(TASK PROMPT): Using the records below, output the stretch that opens with the line containing "right hip: (529, 680)" and closes with the line containing "right shoulder: (301, 361)", exactly and including both lines, with nothing more.
##############################
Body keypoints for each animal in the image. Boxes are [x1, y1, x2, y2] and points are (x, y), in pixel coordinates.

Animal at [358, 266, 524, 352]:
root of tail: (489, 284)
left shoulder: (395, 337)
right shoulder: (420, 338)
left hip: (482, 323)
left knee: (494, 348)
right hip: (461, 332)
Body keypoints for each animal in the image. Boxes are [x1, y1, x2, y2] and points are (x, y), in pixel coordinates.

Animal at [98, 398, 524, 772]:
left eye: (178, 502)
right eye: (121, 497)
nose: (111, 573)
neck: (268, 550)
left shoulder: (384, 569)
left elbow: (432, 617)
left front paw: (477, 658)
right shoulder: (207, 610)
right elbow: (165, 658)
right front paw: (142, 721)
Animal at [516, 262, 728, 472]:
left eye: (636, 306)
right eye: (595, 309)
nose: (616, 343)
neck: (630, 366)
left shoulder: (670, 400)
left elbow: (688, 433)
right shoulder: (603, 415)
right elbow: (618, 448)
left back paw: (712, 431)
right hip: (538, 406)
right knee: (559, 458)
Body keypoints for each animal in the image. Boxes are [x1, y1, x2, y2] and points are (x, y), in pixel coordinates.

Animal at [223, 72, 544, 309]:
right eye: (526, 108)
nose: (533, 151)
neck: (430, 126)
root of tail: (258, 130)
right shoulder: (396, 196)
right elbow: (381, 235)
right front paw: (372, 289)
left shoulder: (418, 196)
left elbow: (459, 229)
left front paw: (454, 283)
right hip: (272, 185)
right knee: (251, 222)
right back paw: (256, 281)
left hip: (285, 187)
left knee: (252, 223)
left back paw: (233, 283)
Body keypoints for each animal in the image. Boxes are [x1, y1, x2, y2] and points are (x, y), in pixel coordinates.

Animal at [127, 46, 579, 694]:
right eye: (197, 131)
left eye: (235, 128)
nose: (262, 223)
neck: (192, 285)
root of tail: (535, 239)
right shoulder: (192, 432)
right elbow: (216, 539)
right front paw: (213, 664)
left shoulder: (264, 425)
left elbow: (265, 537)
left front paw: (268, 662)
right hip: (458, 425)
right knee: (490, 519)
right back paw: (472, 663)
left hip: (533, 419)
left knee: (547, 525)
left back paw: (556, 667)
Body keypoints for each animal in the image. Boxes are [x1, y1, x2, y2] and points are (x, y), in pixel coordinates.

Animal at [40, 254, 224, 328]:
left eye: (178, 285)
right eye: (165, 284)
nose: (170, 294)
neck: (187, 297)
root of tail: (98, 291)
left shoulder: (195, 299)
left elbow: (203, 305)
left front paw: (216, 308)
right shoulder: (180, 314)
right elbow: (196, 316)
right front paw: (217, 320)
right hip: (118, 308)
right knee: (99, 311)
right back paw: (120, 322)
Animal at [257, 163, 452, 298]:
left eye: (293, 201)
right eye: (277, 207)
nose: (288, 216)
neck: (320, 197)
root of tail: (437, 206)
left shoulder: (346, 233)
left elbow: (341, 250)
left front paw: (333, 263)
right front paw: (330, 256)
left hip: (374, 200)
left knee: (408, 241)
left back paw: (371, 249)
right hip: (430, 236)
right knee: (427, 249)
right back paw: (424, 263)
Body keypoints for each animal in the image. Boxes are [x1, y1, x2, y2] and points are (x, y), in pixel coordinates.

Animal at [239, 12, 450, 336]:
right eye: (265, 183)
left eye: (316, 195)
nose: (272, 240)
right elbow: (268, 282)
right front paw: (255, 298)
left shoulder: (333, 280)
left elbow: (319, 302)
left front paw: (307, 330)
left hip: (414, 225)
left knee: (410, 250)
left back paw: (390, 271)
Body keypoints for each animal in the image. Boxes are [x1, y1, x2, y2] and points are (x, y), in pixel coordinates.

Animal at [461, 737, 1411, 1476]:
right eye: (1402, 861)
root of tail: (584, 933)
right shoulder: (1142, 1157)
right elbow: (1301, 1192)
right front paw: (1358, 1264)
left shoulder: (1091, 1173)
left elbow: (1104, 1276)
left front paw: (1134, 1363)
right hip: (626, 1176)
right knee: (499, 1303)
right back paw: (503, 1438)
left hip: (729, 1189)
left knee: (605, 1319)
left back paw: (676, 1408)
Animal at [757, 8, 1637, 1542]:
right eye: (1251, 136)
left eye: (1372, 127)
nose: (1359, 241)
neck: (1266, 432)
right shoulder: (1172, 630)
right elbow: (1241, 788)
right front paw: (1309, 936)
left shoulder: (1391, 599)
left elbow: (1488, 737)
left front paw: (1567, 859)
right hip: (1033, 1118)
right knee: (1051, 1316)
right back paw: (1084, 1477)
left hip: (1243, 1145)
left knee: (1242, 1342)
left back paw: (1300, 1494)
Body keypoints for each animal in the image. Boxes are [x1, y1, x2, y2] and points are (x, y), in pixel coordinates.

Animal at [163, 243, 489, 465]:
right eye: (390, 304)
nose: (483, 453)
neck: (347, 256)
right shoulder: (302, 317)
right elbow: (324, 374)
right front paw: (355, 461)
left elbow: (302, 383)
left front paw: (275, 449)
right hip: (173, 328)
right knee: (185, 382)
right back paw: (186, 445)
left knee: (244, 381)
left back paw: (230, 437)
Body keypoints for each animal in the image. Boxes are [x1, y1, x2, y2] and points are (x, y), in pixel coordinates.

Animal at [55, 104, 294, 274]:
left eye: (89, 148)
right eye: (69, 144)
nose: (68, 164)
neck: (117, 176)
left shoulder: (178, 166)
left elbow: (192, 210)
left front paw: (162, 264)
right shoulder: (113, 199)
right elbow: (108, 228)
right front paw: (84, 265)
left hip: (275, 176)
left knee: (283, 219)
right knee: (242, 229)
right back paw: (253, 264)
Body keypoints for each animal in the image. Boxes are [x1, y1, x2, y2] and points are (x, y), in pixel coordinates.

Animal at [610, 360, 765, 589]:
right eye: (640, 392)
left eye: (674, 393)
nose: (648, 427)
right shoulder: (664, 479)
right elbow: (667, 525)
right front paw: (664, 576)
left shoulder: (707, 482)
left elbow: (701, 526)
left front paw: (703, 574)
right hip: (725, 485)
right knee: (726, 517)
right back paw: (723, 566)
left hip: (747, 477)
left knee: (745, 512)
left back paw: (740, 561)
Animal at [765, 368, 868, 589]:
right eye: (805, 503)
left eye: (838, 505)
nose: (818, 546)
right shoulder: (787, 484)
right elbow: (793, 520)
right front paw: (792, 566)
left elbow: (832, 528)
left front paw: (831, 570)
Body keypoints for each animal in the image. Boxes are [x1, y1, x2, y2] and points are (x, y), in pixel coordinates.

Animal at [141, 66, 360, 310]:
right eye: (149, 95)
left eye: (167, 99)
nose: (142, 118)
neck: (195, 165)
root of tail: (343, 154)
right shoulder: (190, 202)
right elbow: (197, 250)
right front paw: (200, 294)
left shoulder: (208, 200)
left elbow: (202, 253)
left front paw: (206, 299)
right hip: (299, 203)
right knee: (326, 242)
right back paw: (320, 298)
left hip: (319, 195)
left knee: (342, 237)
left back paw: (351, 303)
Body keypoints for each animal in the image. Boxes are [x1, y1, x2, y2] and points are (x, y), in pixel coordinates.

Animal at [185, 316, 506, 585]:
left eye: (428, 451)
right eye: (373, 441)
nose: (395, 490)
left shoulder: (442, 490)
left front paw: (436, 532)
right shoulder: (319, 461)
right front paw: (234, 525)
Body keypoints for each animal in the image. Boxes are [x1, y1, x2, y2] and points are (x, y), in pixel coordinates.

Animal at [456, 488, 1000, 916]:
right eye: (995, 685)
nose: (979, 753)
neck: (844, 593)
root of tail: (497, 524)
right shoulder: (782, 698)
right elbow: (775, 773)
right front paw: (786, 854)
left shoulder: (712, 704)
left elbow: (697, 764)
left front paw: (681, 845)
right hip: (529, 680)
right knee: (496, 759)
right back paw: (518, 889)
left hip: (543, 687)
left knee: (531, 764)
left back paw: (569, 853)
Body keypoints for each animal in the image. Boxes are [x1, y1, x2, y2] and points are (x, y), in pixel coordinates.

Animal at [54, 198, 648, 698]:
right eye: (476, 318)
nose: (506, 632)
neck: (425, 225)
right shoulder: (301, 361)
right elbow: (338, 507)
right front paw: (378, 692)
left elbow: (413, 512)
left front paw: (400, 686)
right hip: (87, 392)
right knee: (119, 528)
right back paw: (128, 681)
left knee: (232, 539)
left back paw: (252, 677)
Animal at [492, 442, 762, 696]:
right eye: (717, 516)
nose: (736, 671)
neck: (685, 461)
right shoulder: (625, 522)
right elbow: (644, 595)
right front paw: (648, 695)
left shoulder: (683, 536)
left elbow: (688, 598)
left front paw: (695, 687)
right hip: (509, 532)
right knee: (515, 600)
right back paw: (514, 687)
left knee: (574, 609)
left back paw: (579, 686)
##############################
(SOLUTION FOR THIS EXERCISE):
right hip: (529, 680)
right knee: (496, 759)
right back paw: (518, 889)
left hip: (543, 687)
left knee: (531, 764)
left back paw: (569, 853)
Body keypoints for each animal in the image. Boxes are [x1, y1, x2, y2] and points are (x, y), in pixel coordinates.

Animal at [54, 198, 648, 698]:
right eye: (476, 318)
nose: (506, 632)
neck: (425, 225)
right shoulder: (301, 361)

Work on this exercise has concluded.